Advantages of LLC
LLCs are open to those who want to be a part of the business, but lack the time and expertise handle it. Read about the advantages and disadvantages of LLC in the following article.

Creating an LLC
How to form an LLC? The investors, or would be owners, of an LLC are required to file relevant forms with a state's secretary. At the time of setting up an LLC, its partners have to include information such as, the latest date at which they are going to dissolve LLC. This data also states how many managers (one or many) or members, that are party to the LLC, are going to manage it. The popularity of an LLC is due to the fact that it can be formed by members or investor, and not by shareholders. These people, by mutual understanding, create an operating agreement to run an LLC, which is more flexible than guidelines imposed on a corporation. High cost of setting up an LLC, due to business or franchise tax and special fees levied by the states in which it is created, is one of its disadvantage.
Benefits of LLC
The rules relating to formation of an LLC vary according to states, and a few allow an individual to form an LLC. The following are the LLC advantages:
- By law, an LLC absolves its members from assuming personal liability for any loss incurred during the business transactions.

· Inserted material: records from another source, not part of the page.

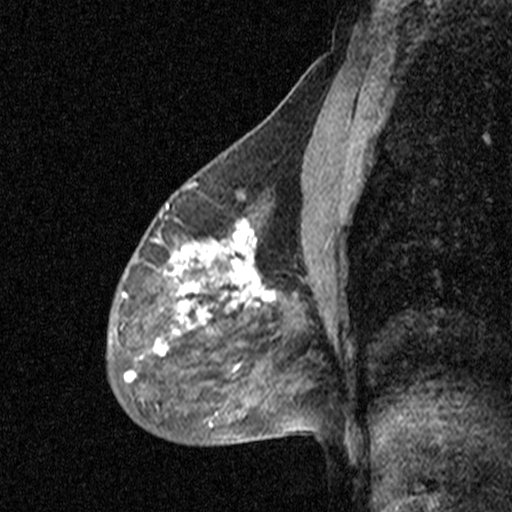
Breast MRI (dynamic contrast-enhanced), one sagittal slice. Position 26 of 44 along the scan axis. Dynamic contrast-enhanced study with each time point stored as its own series, time point 2 of 3 at this slice position (early post-contrast, ordered by acquisition time). 1.5 T. TE 4.5 ms, TR 11 ms. 3 mm slice thickness. 512 × 512 image matrix, field of view 200 × 200 mm. Patient: female, 53 years. Case-level facts recorded for this patient, not image findings: setting: breast cancer imaged before/during neoadjuvant chemotherapy; receptor status: HR-positive, HER2-negative.
Annotated regions visible in this slice (semi-automatically segmented with operator editing):
- analysis volume of interest (the breast-tissue region the enhancement analysis was run in; not a lesion): box from (x=88, y=176) to (x=313, y=423) px
- tumour enhancement mask (voxels above the 90 % enhancement threshold inside the analysis volume of interest): (x=123, y=192)–(x=275, y=380)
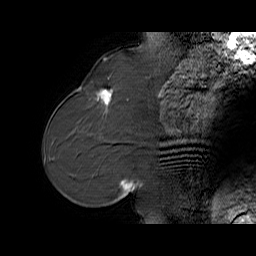
Breast MRI (dynamic contrast-enhanced), one sagittal slice. Slice 24 of 65 in the series (ordered by position). Dynamic contrast-enhanced series, time point 2 of 6 at this slice position (early post-contrast). 1.5 T. TE 5.7 ms, TR 32.9 ms. 4 mm slice thickness. 256 × 256 image matrix, field of view 230 × 230 mm. Female patient. From the clinical record (not read from this slice): setting: breast cancer imaged before/during neoadjuvant chemotherapy; receptor status: HER2-positive.
Outlined on this slice (semi-automatic segmentation, software-assisted and operator-edited):
- analysis volume of interest (the breast-tissue region the enhancement analysis was run in; not a lesion): bounding box [x1, y1, x2, y2] px = [76, 77, 125, 128]
- tumour enhancement mask (voxels above the 100 % enhancement threshold inside the analysis volume of interest): [95, 89, 113, 112]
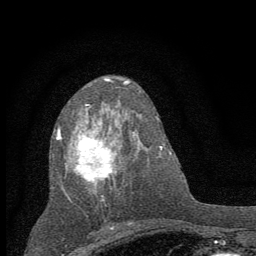
Breast MRI (dynamic contrast-enhanced), one axial slice. Position 31 of 60 along the scan axis. Cropped to one breast. Dynamic contrast-enhanced series, time point 2 of 7 at this slice position (early post-contrast). 1.5 T. TE 3.7 ms, TR 7.6 ms. 2 mm slice thickness. 256 × 256 image matrix, field of view 150 × 150 mm. Female patient.
Structures marked on this image (semi-automatically segmented with operator editing):
- enhancing-tissue mask used for the functional tumour volume (all voxels passing the contrast-enhancement thresholds inside the analysis volume; usually the tumour): bounding box [x1, y1, x2, y2] px = [56, 105, 136, 207]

- As the guidelines of a corporation are not imposed on an LLC, its members are free to formulate their own contract and decide the flexibility in management, their responsibilities and duties.
- The law supporting the LLC imparts greater flexibility to the members in dividing income among them.

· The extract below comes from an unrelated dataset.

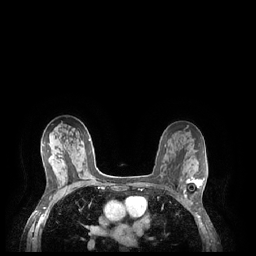
Breast MRI (dynamic contrast-enhanced), one axial slice; slice 139 of 248 in the series (ordered by position); dynamic contrast-enhanced series, time point 2 of 7 at this slice position (early post-contrast); 1.5 T; TE 1.9 ms, TR 4.1 ms; 0.9 mm slice thickness; 256 × 256 image matrix, field of view 320 × 320 mm. Female patient.
Structures marked on this image (semi-automatic segmentation, software-assisted and operator-edited):
- enhancing-tissue mask used for the functional tumour volume (all voxels passing the contrast-enhancement thresholds inside the analysis volume; usually the tumour): box from (x=185, y=177) to (x=204, y=198) px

- The law authorizes "S" corporations to issue only one type of stocks. On the other hand, an LLC is permitted to have various types of interest, which is one of its advantages over "S" corp.
- A corporation, or another LLC, is permitted to be the general partner of an LLC and is required, by the law, to assume the liability. The members who wants to cash their investment find this attractive, and become limited partners in an LLC to earn liability-free profit.

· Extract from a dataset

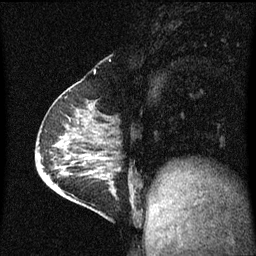
Breast MRI (dynamic contrast-enhanced), one sagittal slice; slice 24 of 60 in the series (ordered by position); dynamic contrast-enhanced series, image 2 of 3 at this slice position (ordered by acquisition); 1.5 T; TE 4.2 ms, TR 8 ms; 256 × 256 image matrix, field of view 200 × 200 mm. Female patient, age 64 years.
Outlined on this slice (semi-automatically segmented with operator editing):
- analysis volume of interest (the breast-tissue region the enhancement analysis was run in; not a lesion): box from (x=87, y=176) to (x=130, y=217) px
- tumour enhancement mask (voxels above the 70 % enhancement threshold inside the analysis volume of interest): (x=94, y=176)–(x=113, y=187)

- The general partner of an LLC provides expertise and, most of the time, handles the management of an LLC.
- When it comes to tax, it must be noted that these entities are not levied with tax. Profit and loss made by them is passed on to its members. Each member is expected to pay tax on the income gained, by investing in an LLC, when he files his tax returns.
- Limited (liability) members of an LLC can leave, when they see fit to do so, or be replaced according to its rules and regulations. An LLC is not dissolved because of their leaving, and continues to trade which is one of the advantages over corporation.